The idea seems more timely than ever.

My idea on being an American is to stand outside of the herds and try to think. At some point, I will have to commit, and I will. But it will be about what I think, not what they think, what I say to myself, not what they say to me, what I believe, not what they tell me I must  believe. That is the heart of it, really, what it means for me to be an American. Very few people in this world get to do that and live.

Thomas Paine said we don’t need to love the idea of government, it is a necessity, not an ideal. He wrote that “government even in its best state is a necessary evil; in its worst an intolerable one.” Jefferson hated the idea of government, he thought farmers were the only people in America who could be entrusted with the vote because of the literal stake they had in the land.

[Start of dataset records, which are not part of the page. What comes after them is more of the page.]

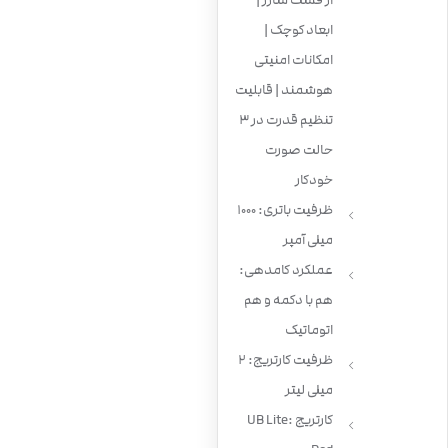
از فست شارژ |
ابعاد کوچک ‌|
امکانات امنیتی
هوشمند ‌| قابلیت
تنظیم قدرت در 3
حالت صورت
خودکار
ظرفیت باتری: 1000
میلی آمپر
عملکرد کامدهی:
هم با دکمه و هم
اتوماتیک
ظرفیت کارتریج: 2
میلی لیتر
کارتریج :UB Lite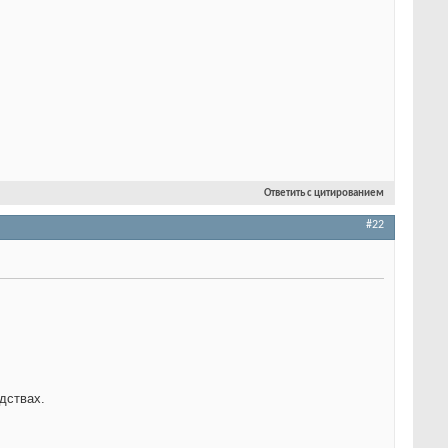
Ответить с цитированием
#22
дствах.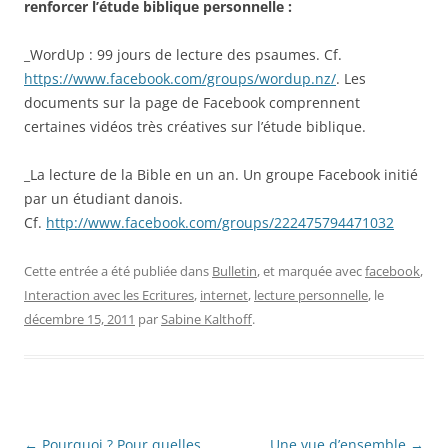
renforcer l’étude biblique personnelle :
_WordUp : 99 jours de lecture des psaumes. Cf.
https://www.facebook.com/groups/wordup.nz/
. Les
documents sur la page de Facebook comprennent
certaines vidéos très créatives sur l’étude biblique.
_La lecture de la Bible en un an. Un groupe Facebook initié
par un étudiant danois.
Cf.
http://www.facebook.com/groups/222475794471032
Cette entrée a été publiée dans
Bulletin
, et marquée avec
facebook
,
Interaction avec les Ecritures
,
internet
,
lecture personnelle
, le
décembre 15, 2011
par
Sabine Kalthoff
.
Navigation
←
Pourquoi ? Pour quelles
Une vue d’ensemble
→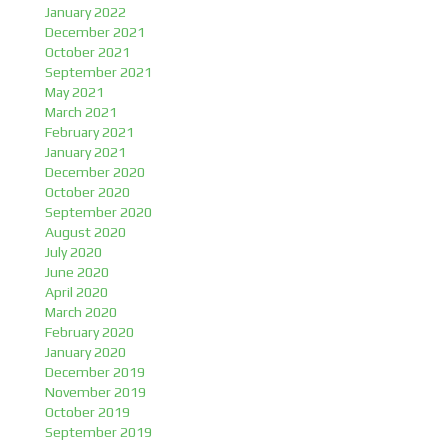
January 2022
December 2021
October 2021
September 2021
May 2021
March 2021
February 2021
January 2021
December 2020
October 2020
September 2020
August 2020
July 2020
June 2020
April 2020
March 2020
February 2020
January 2020
December 2019
November 2019
October 2019
September 2019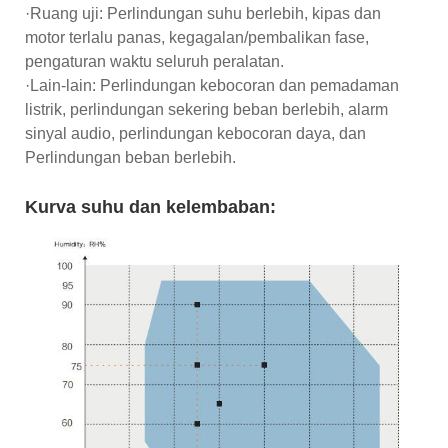
·Ruang uji: Perlindungan suhu berlebih, kipas dan
motor terlalu panas, kegagalan/pembalikan fase,
pengaturan waktu seluruh peralatan.
·Lain-lain: Perlindungan kebocoran dan pemadaman
listrik, perlindungan sekering beban berlebih, alarm
sinyal audio, perlindungan kebocoran daya, dan
Perlindungan beban berlebih.
Kurva suhu dan kelembaban: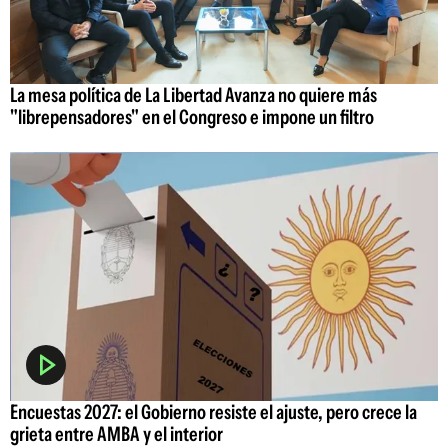
La mesa política de La Libertad Avanza no quiere más
"librepensadores" en el Congreso e impone un filtro
Encuestas 2027: el Gobierno resiste el ajuste, pero crece la
grieta entre AMBA y el interior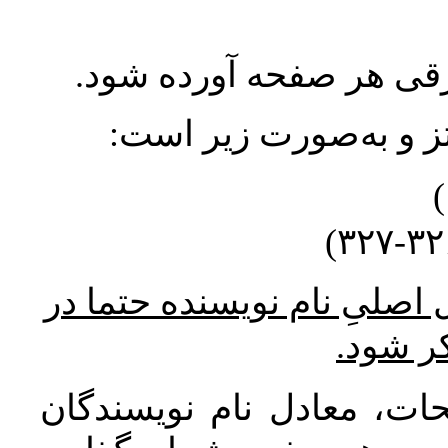
ورقی هر صفحه آورده شود
نتز و به‌صورت زیر است
* صلیِ نام نویسنده حتما در
کر شود
ات، معادل نام نویسندگان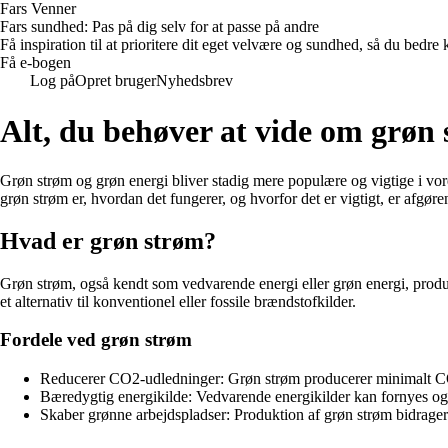
Fars Venner
Fars sundhed: Pas på dig selv for at passe på andre
Få inspiration til at prioritere dit eget velvære og sundhed, så du be
Få e-bogen
Log på
Opret bruger
Nyhedsbrev
Alt, du behøver at vide om grøn 
Grøn strøm og grøn energi bliver stadig mere populære og vigtige i vor
grøn strøm er, hvordan det fungerer, og hvorfor det er vigtigt, er afgør
Hvad er grøn strøm?
Grøn strøm, også kendt som vedvarende energi eller grøn energi, produc
et alternativ til konventionel eller fossile brændstofkilder.
Fordele ved grøn strøm
Reducerer CO2-udledninger: Grøn strøm producerer minimalt C
Bæredygtig energikilde: Vedvarende energikilder kan fornyes og 
Skaber grønne arbejdspladser: Produktion af grøn strøm bidrager t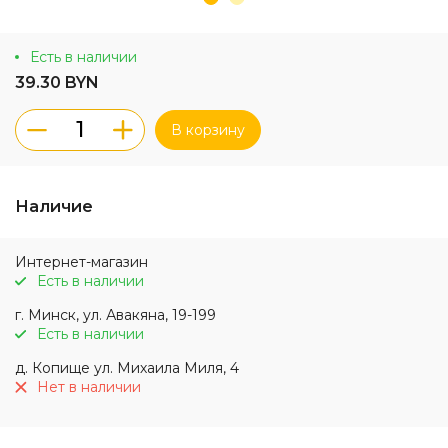
Есть в наличии
39.30 BYN
В корзину
Наличие
Интернет-магазин
Есть в наличии
г. Минск, ул. Авакяна, 19-199
Есть в наличии
д. Копище ул. Михаила Миля, 4
Нет в наличии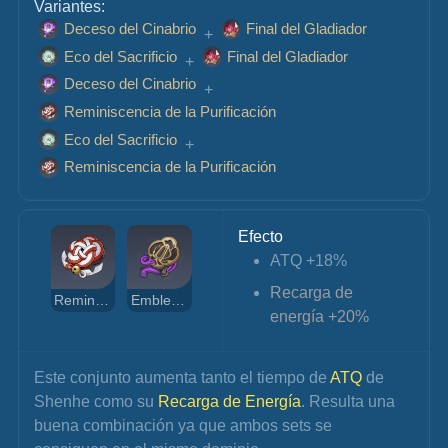
Variantes:
Deceso del Cinabrio
Final del Gladiador
 + 
Eco del Sacrificio
Final del Gladiador
 + 
Deceso del Cinabrio
 + 
Reminiscencia de la Purificación
Eco del Sacrificio
 + 
Reminiscencia de la Purificación
Efecto
ATQ +18%
Recarga de 
Reminiscencia de la Purificación
Emblema del Destino
energía +20%
Este conjunto aumenta tanto el tiempo de 
ATQ 
de 
Shenhe como su 
Recarga de Energía
. Resulta una 
buena combinación ya que ambos sets se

In a sense, the revolution is eternal, wrote many of the founders, we will never stop trying to curb government, control it, define it or protect ourselves from it. We will never love it or be too comfortable with it. We have always  been wary of centralized power.

Mencken’s hard view of government seems more popular than ever. “As democracy is perfected,” he wrote, “the office of president represents, more and more closely, the inner soul of the people. On some great and glorious day the plain folks of the land will reach their heart’s desire at last and the White House will be adorned by a downright moron.”

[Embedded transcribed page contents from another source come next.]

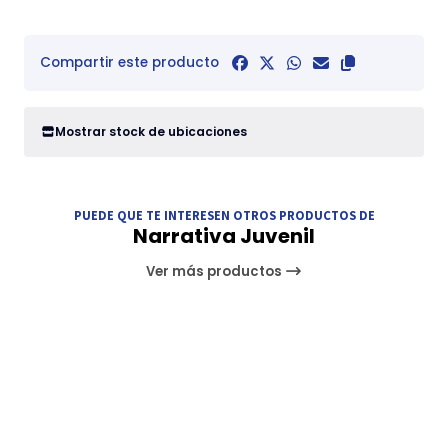
Compartir este producto
Mostrar stock de ubicaciones
PUEDE QUE TE INTERESEN OTROS PRODUCTOS DE
Narrativa Juvenil
Ver más productos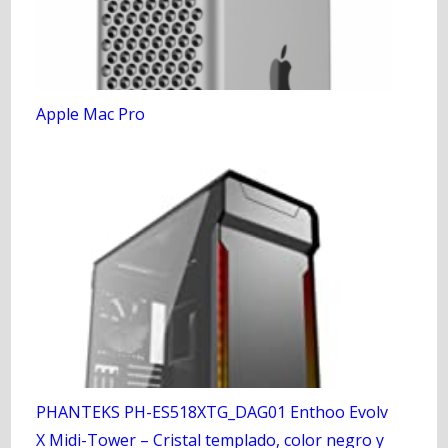
Apple Mac Pro
PHANTEKS PH-ES518XTG_DAG01 Enthoo Evolv
X Midi-Tower – Cristal templado, color negro y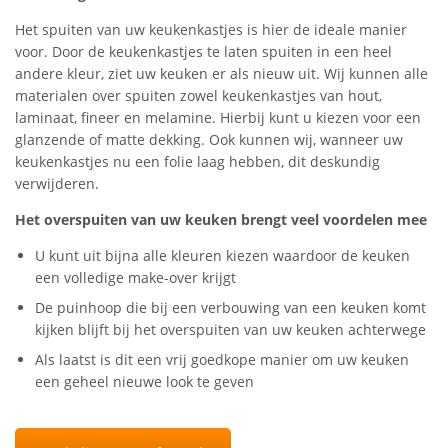
Het spuiten van uw keukenkastjes is hier de ideale manier
voor. Door de keukenkastjes te laten spuiten in een heel
andere kleur, ziet uw keuken er als nieuw uit. Wij kunnen alle
materialen over spuiten zowel keukenkastjes van hout,
laminaat, fineer en melamine. Hierbij kunt u kiezen voor een
glanzende of matte dekking. Ook kunnen wij, wanneer uw
keukenkastjes nu een folie laag hebben, dit deskundig
verwijderen.
Het overspuiten van uw keuken brengt veel voordelen mee
U kunt uit bijna alle kleuren kiezen waardoor de keuken
een volledige make-over krijgt
De puinhoop die bij een verbouwing van een keuken komt
kijken blijft bij het overspuiten van uw keuken achterwege
Als laatst is dit een vrij goedkope manier om uw keuken
een geheel nieuwe look te geven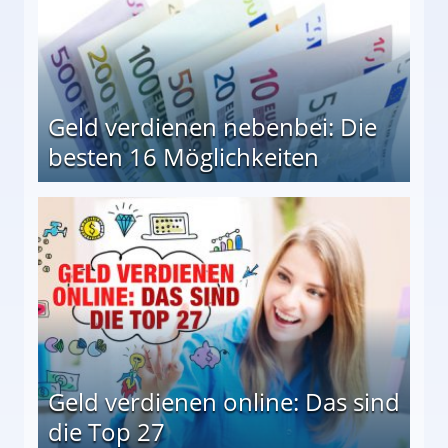
Geld verdienen nebenbei: Die
besten 16 Möglichkeiten
 Möglichkeiten
Geld verdienen online: Das sind
die Top 27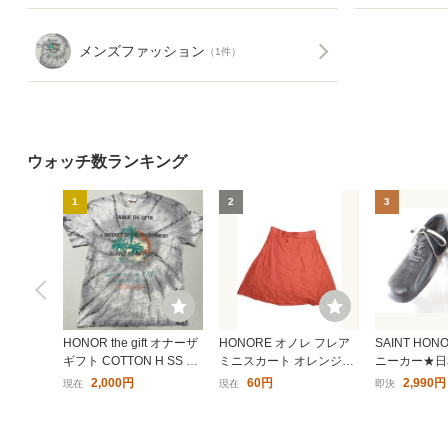
メンズファッション
（1件）
ウォッチ数ランキング
1
2
3
HONOR the gift オナーザ
HONORE オノレ フレア
SAINT HO
ギフト COTTON H SS TE
ミニスカート オレンジ色
ニーカー★日
E Tシャツ メンズ Lサイズ
大きめサイズ レディース
EEE★1回
2,000円
60円
2,990円
現在
現在
即決
タイダイ染め オーバーサ
ボトムス 薄手 春服 夏服
さえ24
イズ ビッグシルエット ル
秋服 コットン100% 0サ
ーズシルエット
イズ 大きめ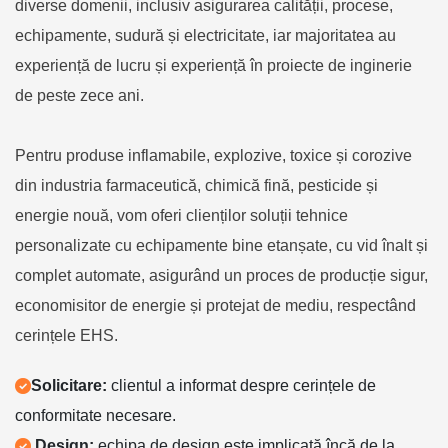
diverse domenii, inclusiv asigurarea calității, procese,
echipamente, sudură și electricitate, iar majoritatea au
experiență de lucru și experiență în proiecte de inginerie
de peste zece ani.
Pentru produse inflamabile, explozive, toxice și corozive
din industria farmaceutică, chimică fină, pesticide și
energie nouă, vom oferi clienților soluții tehnice
personalizate cu echipamente bine etanșate, cu vid înalt și
complet automate, asigurând un proces de producție sigur,
economisitor de energie și protejat de mediu, respectând
cerințele EHS.
Solicitare:
clientul a informat despre cerințele de
conformitate necesare.
Design:
echipa de design este implicată încă de la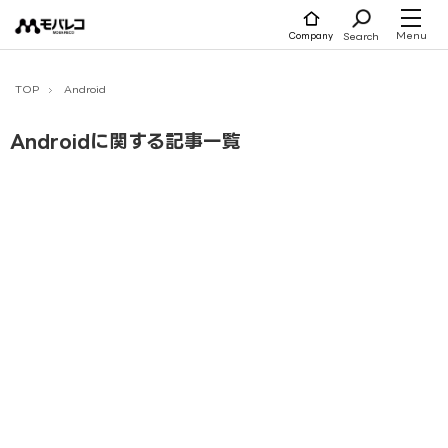
コ
ン
テ
Menu
Search
Company
ン
ツ
へ
ス
キ
TOP
Android
ッ
プ
Androidに関する記事一覧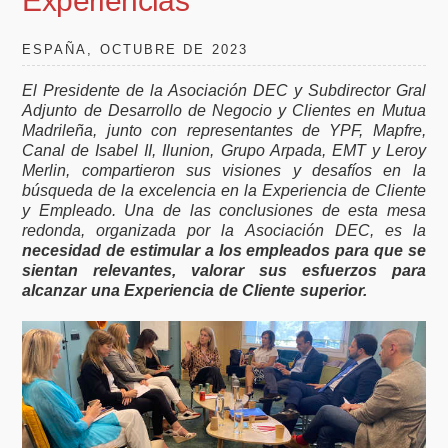
Experiencias
ESPAÑA, OCTUBRE DE 2023
El Presidente de la Asociación DEC y Subdirector Gral
Adjunto de Desarrollo de Negocio y Clientes en Mutua
Madrileña, junto con representantes de YPF, Mapfre,
Canal de Isabel II, Ilunion, Grupo Arpada, EMT y Leroy
Merlin, compartieron sus visiones y desafíos en la
búsqueda de la excelencia en la Experiencia de Cliente
y Empleado. Una de las conclusiones de esta mesa
redonda, organizada por la Asociación DEC, es la
necesidad de estimular a los empleados para que se
sientan relevantes, valorar sus esfuerzos para
alcanzar una Experiencia de Cliente superior.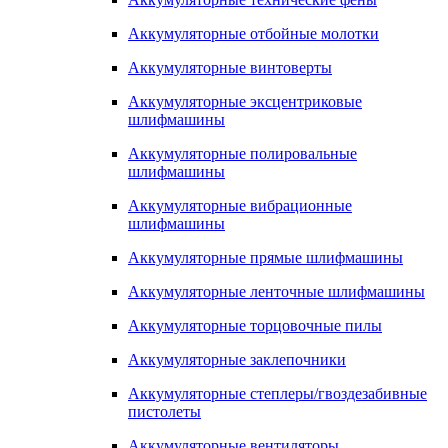
Аккумуляторные отбойные молотки
Аккумуляторные винтоверты
Аккумуляторные эксцентриковые
шлифмашины
Аккумуляторные полировальные
шлифмашины
Аккумуляторные вибрационные
шлифмашины
Аккумуляторные прямые шлифмашины
Аккумуляторные ленточные шлифмашины
Аккумуляторные торцовочные пилы
Аккумуляторные заклепочники
Аккумуляторные степлеры/гвоздезабивные
пистолеты
Аккумуляторные вентиляторы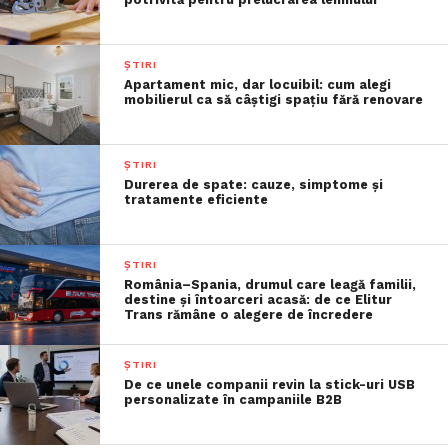
ȘTIRI
Apartament mic, dar locuibil: cum alegi
mobilierul ca să câștigi spațiu fără renovare
ȘTIRI
Durerea de spate: cauze, simptome și
tratamente eficiente
ȘTIRI
România–Spania, drumul care leagă familii,
destine și întoarceri acasă: de ce Elitur
Trans rămâne o alegere de încredere
ȘTIRI
De ce unele companii revin la stick-uri USB
personalizate în campaniile B2B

I don’t know if this is an inevitability or not, I am not a seer. It is certainly fascinating to think about.

If we have to decide what it means to be an American, we also have to decide of we choose between cynicism and idealism, perhaps the most difficult and personal choice of all.

The cynic, wrote Mencken, is a man or woman who, when he or she smells flowers, looks around for a coffin. An idealist is one who, on noticing that a rose smells better than a cabbage, concludes that it makes a better soup.

I have, in my life, always veered between cynicism and idealism. When I think about what it means to be an American, I choose idealism.  Freedom is one of the very great inventions of humanity, I cherish it.

I am one of those people in the world who has had the luxury of stepping away from the raucous madness of the political system.  It just didn’t matter much to me.

I am not in the left or the right, I do not surrender my mind to any label, so I have no choice but to try and think for myself. I am outside the system, until, of course, the system comes for me.  I guess I am one of those dangerous men. Either side would have reason to come after me once one or the other finally prevails, history tells us the writers and the artists are the first ones they always come after and shoot, or worse. My grandmother is long gone and cannot protect me. Words and ideas still have power, especially far from the herds.

What it means for me to to be an American is to first and foremost, reject such narrow-minded labels. We are so busy hating one another we have lost touch with any ideas or sensibilities but our own. We seem to be turning into a nation not of boobs, but of angry narcissists, incapable of change or compassion, two of the holy lights of life.

As someone who lives by my mind, I know that when I can’t listen, it is a kind of death of the spirit. You can see it on cable news every night, in presidential debates,  and all over Facebook.

We are all human beings, and we can be frightened, manipulated, frustrated by the way the world works, and by the always imperfect and ugly process of governing. We can be the idealist or the cynic. We can be angry or thoughtful. We can pay attention or paste a label on our heads and spare ourselves the hard democratic work of thinking. Somewhere, Jefferson is weeping.

For all  his cynicism, Mencken has given me a way to think about being an American. His words, if sometimes harsh, are timeless.

“In the present case it is a little inaccurate to say I hate everything. I am strongly in favor of common sense, common honesty, and common decency. This makes me forever ineligible to any public office or trust or profit in the Republic.”

I think I know what it means to be an American for me, I look in the mirror every morning. The person I have to stand with is him. Behind  hatred, pain.  Beyond them both, mercy and compassion, the warm light of generous spirits.